Monday, January 3, 2011


This is a true story.

When I was just a little kid, my older sister came home one evening with a little Chihuahua puppy.  And this dog was so little it could stand in your hand.  My dad took one look at this animal and exclaimed, “That’s a dog?”  Apparently he had had bigger dogs in the past. 

M sister was grinning, and told us about what had happened on the way home.  She had stopped at the local bakery to buy something and was standing in line.  She was holding the pup, but wanted her hands to be free, so she put the dog on a large decorative button on the lapel of her coat.  After a few minutes the woman standing behind my sister suddenly exclaimed, “IT MOVED!”  Apparently she thought was just part of the coat’s decoration.

My sister kept Henry (that’s what she named him) in her bedroom where he had water and a basket with a blanket on the floor where the dog could sleep.  Each morning my mom used to give me a plate with some scrambled raw egg for me to take up to Henry, which he would happily schlurp up.

One time the family went out for the evening, but my dad did not go.  When they came home, Pop was no where to be found.  He wasn’t in the living room, or the kitchen, or asleep in his own bed.  Then when my sister opened her bedroom door to go to bed, she discovered Pop -- stretched out on the floor with his head in the dog’s basket.  Where was the dog?  Sound asleep, on top of my father’s head!

Other humor -

A man goes to his dentist because he feels something wrong in his mouth. The dentist examines him and says, "that new upper plate I put in for you six months ago is eroding. What have you been eating?"

The man replies, "All I can think of is that about four months ago my wife made some asparagus and put some stuff on it that was delicious...Hollandaise sauce. I loved it so much I now put it on everything --- meat, toast, fish, vegetables, everything."

"Well," says the dentist, "that's probably the problem. Hollandaise sauce is made with lots of lemon juice, which is highly corrosive. It's eaten away your upper plate. I'll make you a new plate, and this time use chrome." "Why chrome?" asks the patient.

To which the dentist replies, "It's simple. Everyone knows that there's no plate like chrome for the Hollandaise!"

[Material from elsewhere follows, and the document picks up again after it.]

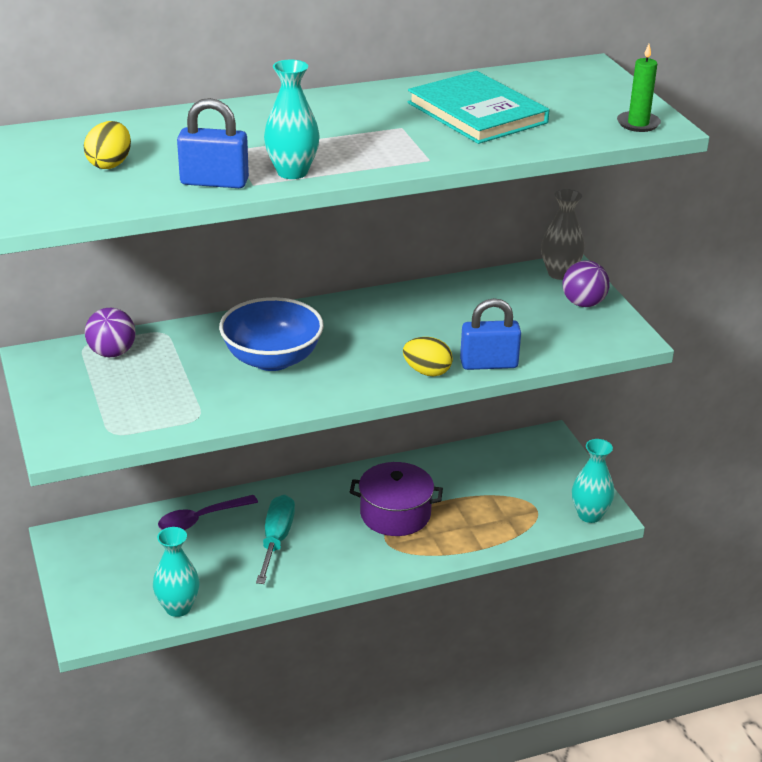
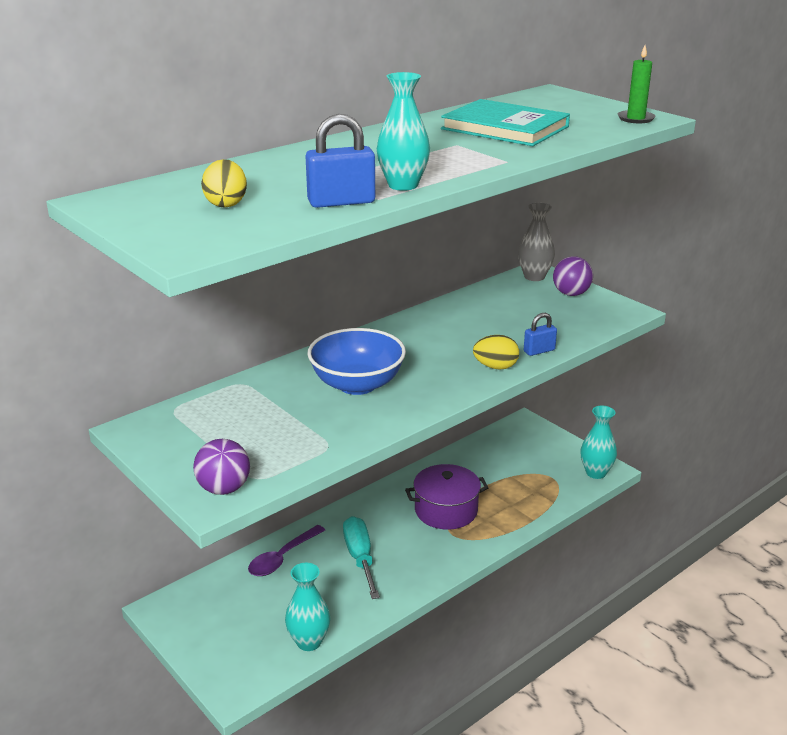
camera: 20 degrees left, 5 degrees down
purple ball [85,308,135,357] -> purple ball moved to [193,439,250,495]
blue padlock [460,298,521,370] -> blue padlock [524,313,557,356], size x0.63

  1. When I was young, maybe 4 or 5, Dad brought home a goose with a broken wing one autumn day and installed it in the basement. This was back when Canada Geese were an endangered species. The problem was my mom heartily dislikes birds (bad farm experience when she was a girl) and all the laundry machines were in the basement with the goose.
    After the goose chased her to the stairs, hissing all the way, she made Dad take over the laundry duties until the goose healed up and was released in the Spring.

  2. I must find out what Hollandaise sauce tastes like. "Chrome for the Hollandaise" HAHAHAHAHAHA

  3. @Diana: my husband's cousin had a pet goose that guarded the backyard and was only friendly to her, barely tolerant of her husband.

    There was a rash of burglaries in the neighborhood, till the neighbor next door looked out to see that goose chasing the perp and the perp running for his life from one very angry trespassed-against big bird!

  4. loved the story about Henry! Thanks for sharing!